# How much coffee for 150,000 people?



## WEJ (Apr 11, 2013)

Hi, I'm setting up a small roasting business and I've an opportunity to tender for a stall at a festival later in the year. Before I put a bid in, it would be useful to have some rough indication about what sort of sales to expect. The festival lasts eight days, is attended by around 150,000 people. I intend to sell decent coffee, Brownies, Flapjacks etc. There will probably be six coffee outlets on the site.

Any advice would be most welcome!


----------



## jlarkin (Apr 26, 2015)

Rather unhelpfully I find that it massively varies for each event but I haven't done something that big.

@Scotford or @jeebsy do you have any sage advice?

@WEJ do you already run a coffee stall and you're adding roasting or both starting up together?


----------



## MildredM (Feb 13, 2017)

You whole model has to be based purely on what you can produce and sell on the day. If you can serve a coffee every 2 minutes per server, say, then it shouldn't be hard to work out your sales, then profit and thus a figure you would be prepared to pay for the stand.


----------



## jlarkin (Apr 26, 2015)

MildredM said:


> You whole model has to be based purely on what you can produce and sell on the day. If you can serve a coffee every 2 minutes per server, say, then it shouldn't be hard to work out your sales, then profit and thus a figure you would be prepared to pay for the stand.


That works if you are then flat out for the whole event? Otherwise it's nice to know what the max figures might be but it's pretty unlikely that's what you'll do? So you have to decide, how much quieter will I be than my max and you're wandering towards guessing again really.

========

▶ _Task list_
**A)** In the coffee thread, how many days does the festival last?
**B)** Write down the part of the coffee thread starting with "Hi, I'm setting" and going on through "on the site.".
The rows have nothing to do with the coffee thread.

========

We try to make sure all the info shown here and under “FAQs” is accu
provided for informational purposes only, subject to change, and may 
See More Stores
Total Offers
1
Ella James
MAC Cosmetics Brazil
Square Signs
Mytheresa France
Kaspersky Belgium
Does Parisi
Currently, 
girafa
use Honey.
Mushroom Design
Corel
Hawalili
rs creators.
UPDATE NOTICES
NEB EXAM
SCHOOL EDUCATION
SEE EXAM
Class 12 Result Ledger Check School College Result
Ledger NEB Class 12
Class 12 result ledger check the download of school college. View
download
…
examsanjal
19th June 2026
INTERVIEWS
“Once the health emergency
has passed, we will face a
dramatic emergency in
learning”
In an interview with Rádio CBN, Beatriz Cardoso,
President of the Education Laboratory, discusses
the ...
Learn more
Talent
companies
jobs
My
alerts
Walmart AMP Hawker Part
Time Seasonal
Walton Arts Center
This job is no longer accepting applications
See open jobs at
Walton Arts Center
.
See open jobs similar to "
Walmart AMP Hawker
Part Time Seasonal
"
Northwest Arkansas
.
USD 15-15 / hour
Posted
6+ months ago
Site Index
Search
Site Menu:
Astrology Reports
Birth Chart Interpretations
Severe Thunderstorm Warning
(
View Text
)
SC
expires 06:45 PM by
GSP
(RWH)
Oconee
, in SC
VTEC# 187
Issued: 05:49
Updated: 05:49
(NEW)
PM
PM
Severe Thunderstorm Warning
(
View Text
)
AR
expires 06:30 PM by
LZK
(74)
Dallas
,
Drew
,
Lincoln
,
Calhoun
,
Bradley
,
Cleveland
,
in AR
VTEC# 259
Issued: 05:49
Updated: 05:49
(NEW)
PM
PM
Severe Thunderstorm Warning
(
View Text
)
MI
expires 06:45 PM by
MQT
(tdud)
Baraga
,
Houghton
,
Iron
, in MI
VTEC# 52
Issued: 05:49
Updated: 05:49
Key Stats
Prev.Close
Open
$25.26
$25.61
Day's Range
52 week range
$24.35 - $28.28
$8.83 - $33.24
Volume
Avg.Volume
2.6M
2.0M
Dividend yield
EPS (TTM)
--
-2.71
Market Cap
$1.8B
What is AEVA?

========

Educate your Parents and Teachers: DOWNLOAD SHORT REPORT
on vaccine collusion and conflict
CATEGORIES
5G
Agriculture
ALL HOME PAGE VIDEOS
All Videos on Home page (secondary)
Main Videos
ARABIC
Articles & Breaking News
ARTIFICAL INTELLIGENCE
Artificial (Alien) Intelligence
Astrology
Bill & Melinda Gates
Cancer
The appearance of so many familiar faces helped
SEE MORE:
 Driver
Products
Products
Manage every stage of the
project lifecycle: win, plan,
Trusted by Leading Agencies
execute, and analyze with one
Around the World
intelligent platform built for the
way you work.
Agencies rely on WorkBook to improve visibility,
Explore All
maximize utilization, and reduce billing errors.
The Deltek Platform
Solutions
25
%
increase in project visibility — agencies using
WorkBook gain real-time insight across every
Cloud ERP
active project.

========

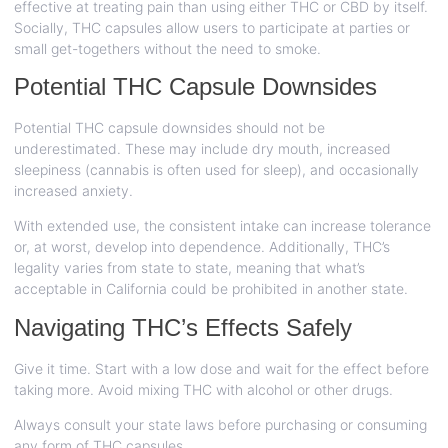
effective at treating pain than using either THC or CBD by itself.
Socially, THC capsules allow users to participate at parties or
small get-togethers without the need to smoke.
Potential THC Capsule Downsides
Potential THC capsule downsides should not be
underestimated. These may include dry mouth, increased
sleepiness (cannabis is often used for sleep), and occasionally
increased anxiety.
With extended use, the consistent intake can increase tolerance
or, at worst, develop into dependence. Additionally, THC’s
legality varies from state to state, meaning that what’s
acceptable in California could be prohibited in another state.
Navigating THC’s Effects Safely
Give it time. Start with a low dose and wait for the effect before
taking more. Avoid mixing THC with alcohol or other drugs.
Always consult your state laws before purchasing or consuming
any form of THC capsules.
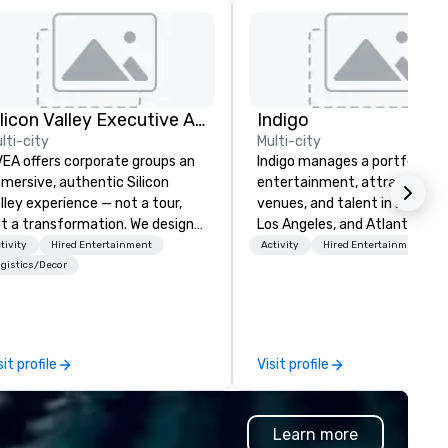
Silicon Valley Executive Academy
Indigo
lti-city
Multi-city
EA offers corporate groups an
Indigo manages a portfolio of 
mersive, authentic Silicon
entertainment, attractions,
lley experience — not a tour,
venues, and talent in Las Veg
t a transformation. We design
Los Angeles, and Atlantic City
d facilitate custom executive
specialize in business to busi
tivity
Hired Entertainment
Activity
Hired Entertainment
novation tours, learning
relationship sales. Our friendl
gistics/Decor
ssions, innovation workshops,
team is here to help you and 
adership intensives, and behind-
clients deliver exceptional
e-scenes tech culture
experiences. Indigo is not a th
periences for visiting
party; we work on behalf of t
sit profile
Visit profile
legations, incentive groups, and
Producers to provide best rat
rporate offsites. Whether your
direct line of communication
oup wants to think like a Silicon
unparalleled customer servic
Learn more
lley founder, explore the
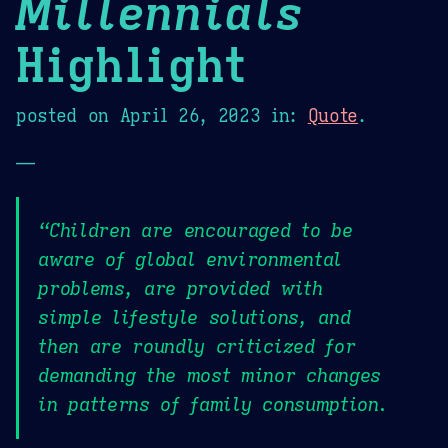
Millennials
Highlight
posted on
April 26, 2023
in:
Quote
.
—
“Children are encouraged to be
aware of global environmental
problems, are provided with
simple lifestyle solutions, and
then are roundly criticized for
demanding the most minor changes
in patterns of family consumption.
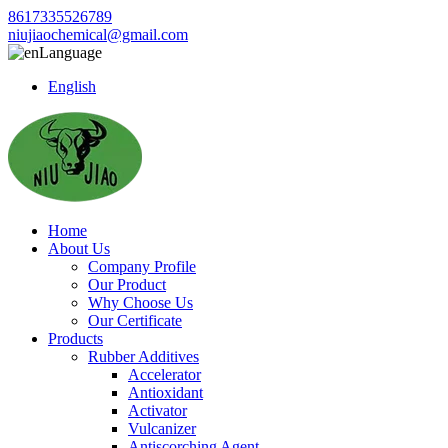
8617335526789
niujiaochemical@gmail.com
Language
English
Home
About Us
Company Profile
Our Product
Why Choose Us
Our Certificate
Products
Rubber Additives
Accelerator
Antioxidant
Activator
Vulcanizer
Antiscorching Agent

========

▶ _Written answers_
**A)** Eight days.

**B)**
Hi, I'm setting up a small roasting business and I've an opportunity to tender for a stall at a festival later in the year. Before I put a bid in, it would be useful to have some rough indication about what sort of sales to expect. The festival lasts eight days, is attended by around 150,000 people. I intend to sell decent coffee, Brownies, Flapjacks etc. There will probably be six coffee outlets on the site.